Keywords

These keywords were added by machine and not by the authors. This process is experimental and the keywords may be updated as the learning algorithm improves.

This book originates in a May 2013 Berlin symposium that was held in honor of Gerhard Lehmbruch, one of the most distinguished post-war scholars of comparative politics, who celebrated his 85th birthday that same year.

While many see in Lehmbruch an intellectual father of specific concepts, most prominently of neo-corporatism, we believe that the term ‘complex democracy’ best captures his seminal and wide-ranging contributions. To begin with, his pioneering work on negotiated forms of democracy (consociational democracy) revealed the varieties of democratic rule, moving political analysis away from a simplistic focus on the majoritarian, Westminster model and towards more nuanced and complex models of rule-making (Lehmbruch 1967, 2003). In similar ways, he challenged received notions of uniformly pluralist decision-making in representative democracies: developing the concept of neo-corporatism, to describe the close collaboration between the state and organized interests, significantly enhanced and ‘complexified’ our understanding of interest intermediation not only as a form of interest representation but also as a specific institutional arrangement in policy making (Lehmbruch 1977; Lehmbruch and Schmitter 1982; Schmitter and Lehmbruch 1979). In disaggregating societal levels and political domains by his studies on the meso-level of sectoral interest representation or the direct interaction of interest groups and administrative authorities by ‘administrative interest intermediation’ he gradually fanned out the intricate web between government and organized interests and made political analysis less holistic and more differentiated (Lehmbruch 1984, 1987, 1989, 1991). Particularly by his influential study of German federalism he stressed the tension between party-political elite competition and intergovernmental elite accommodation and conveyed a differentiated insight into how representative democracies need to reconcile different institutional logics in complex configurations of forces and rules (Lehmbruch 2000). And last but not least, by his contributions to the analysis of networked politics, particularly in his study of Japanese administrative interest intermediation, he emphasized the role of informal relations in politics and policy-making (Lehmbruch 1995). By his subtle and differentiated analysis in which multiple levels, relations, and logics in political interact Gerhard Lehmbruch can rightly be seen as one of the early pioneers of ‘complex democracy.’

But what does ‘complex democracy’ mean more precisely, and how can we delineate this new perspective in contemporary research? Our basic presupposition is that a complexity perspective on democracy should be informed by complexity theory in a broader sense, i.e. complexity research as it emerged in other disciplines of contemporary sciences. Its core problematique there is to explain the emergence of order by self-organizing processes, and a number of overviews of this field have shown, its roots go back to cybernetics, general systems theory, and information theory (Mitchell 2009; Schneider 2012). During the last decades this perspective also was strongly shaped by the new “network science” (Newman 2010; Barabási 2014), and in the meantime, this type of theorizing also penetrated a range of social sciences’ sub-disciplines. Because of the multiplicity of scientific fields involved in this debate, complexity theory encountered similar problems of polysemy as, for instance, other grand theories such as systems theory or governance theory. Some approaches see complexity as a function of the number of components and their interrelatedness. Others also conceive the degree of nestedness of a system or configuration as an important dimension of complexity. In this perspective it is possible to differentiate between various aspects that increase the complexity of a given entity of complex. In this view Table 1 presents six different definitions of complexity, and each of them can be conceived of as a “facet of complexity”.
+-------+
* [Written task 1]:
Decide whether each statement agrees with the text on complex democracy. Answer yes or no, and quote the words of the text that settle it.
(a) The symposium behind the book took place in Berlin in May 2013.
(b) The authors hold that neo-corporatism is the term that best captures Lehmbruch's contributions.
(c) Table 1 gives six different definitions of complexity.

[Dataset entries]
+-------+
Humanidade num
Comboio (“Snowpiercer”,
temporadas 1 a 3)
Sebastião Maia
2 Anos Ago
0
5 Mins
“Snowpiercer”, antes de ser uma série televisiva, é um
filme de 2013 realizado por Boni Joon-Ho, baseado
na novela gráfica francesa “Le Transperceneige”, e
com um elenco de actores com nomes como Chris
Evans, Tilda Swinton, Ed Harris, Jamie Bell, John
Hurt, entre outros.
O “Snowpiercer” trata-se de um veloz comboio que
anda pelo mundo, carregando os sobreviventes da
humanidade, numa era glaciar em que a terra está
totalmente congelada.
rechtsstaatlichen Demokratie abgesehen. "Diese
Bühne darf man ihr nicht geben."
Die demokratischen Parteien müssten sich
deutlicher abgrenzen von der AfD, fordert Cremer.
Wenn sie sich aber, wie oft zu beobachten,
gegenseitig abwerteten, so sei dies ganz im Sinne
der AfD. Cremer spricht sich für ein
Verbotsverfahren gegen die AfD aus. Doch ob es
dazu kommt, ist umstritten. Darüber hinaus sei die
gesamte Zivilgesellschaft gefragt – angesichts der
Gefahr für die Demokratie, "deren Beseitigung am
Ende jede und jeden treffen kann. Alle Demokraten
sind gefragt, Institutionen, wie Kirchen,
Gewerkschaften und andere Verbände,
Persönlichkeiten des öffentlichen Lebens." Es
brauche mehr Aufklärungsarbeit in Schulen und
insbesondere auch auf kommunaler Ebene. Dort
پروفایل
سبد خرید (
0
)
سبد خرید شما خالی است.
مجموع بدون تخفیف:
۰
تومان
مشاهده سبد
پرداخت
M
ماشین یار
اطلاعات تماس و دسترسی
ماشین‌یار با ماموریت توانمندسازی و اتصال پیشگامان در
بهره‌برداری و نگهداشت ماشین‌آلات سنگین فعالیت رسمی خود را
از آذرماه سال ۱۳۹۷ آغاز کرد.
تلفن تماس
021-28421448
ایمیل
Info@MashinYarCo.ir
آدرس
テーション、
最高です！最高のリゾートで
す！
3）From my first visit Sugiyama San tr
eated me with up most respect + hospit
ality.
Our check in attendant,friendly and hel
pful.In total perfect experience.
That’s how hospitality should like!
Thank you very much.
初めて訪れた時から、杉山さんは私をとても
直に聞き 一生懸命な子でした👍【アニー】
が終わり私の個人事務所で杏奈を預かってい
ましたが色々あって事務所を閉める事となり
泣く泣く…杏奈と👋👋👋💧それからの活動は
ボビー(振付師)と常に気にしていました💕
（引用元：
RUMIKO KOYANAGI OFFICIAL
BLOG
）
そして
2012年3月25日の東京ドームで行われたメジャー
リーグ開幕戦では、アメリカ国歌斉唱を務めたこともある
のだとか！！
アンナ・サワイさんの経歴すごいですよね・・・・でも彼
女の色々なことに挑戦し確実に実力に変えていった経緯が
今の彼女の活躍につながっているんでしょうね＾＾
+-------+
* [Written task 2]: Reproduce the records line for line, from the start of the records through the line that contains "Gefahr für die".

* [Solution 1]:
(a) Yes: "This book originates in a May 2013 Berlin symposium"
(b) No: "we believe that the term ‘complex democracy’ best captures his seminal and wide-ranging contributions"
(c) Yes: "Table 1 presents six different definitions of complexity"

* [Solution 2]:
Humanidade num
Comboio (“Snowpiercer”,
temporadas 1 a 3)
Sebastião Maia
2 Anos Ago
0
5 Mins
“Snowpiercer”, antes de ser uma série televisiva, é um
filme de 2013 realizado por Boni Joon-Ho, baseado
na novela gráfica francesa “Le Transperceneige”, e
com um elenco de actores com nomes como Chris
Evans, Tilda Swinton, Ed Harris, Jamie Bell, John
Hurt, entre outros.
O “Snowpiercer” trata-se de um veloz comboio que
anda pelo mundo, carregando os sobreviventes da
humanidade, numa era glaciar em que a terra está
totalmente congelada.
rechtsstaatlichen Demokratie abgesehen. "Diese
Bühne darf man ihr nicht geben."
Die demokratischen Parteien müssten sich
deutlicher abgrenzen von der AfD, fordert Cremer.
Wenn sie sich aber, wie oft zu beobachten,
gegenseitig abwerteten, so sei dies ganz im Sinne
der AfD. Cremer spricht sich für ein
Verbotsverfahren gegen die AfD aus. Doch ob es
dazu kommt, ist umstritten. Darüber hinaus sei die
gesamte Zivilgesellschaft gefragt – angesichts der
Gefahr für die Demokratie, "deren Beseitigung am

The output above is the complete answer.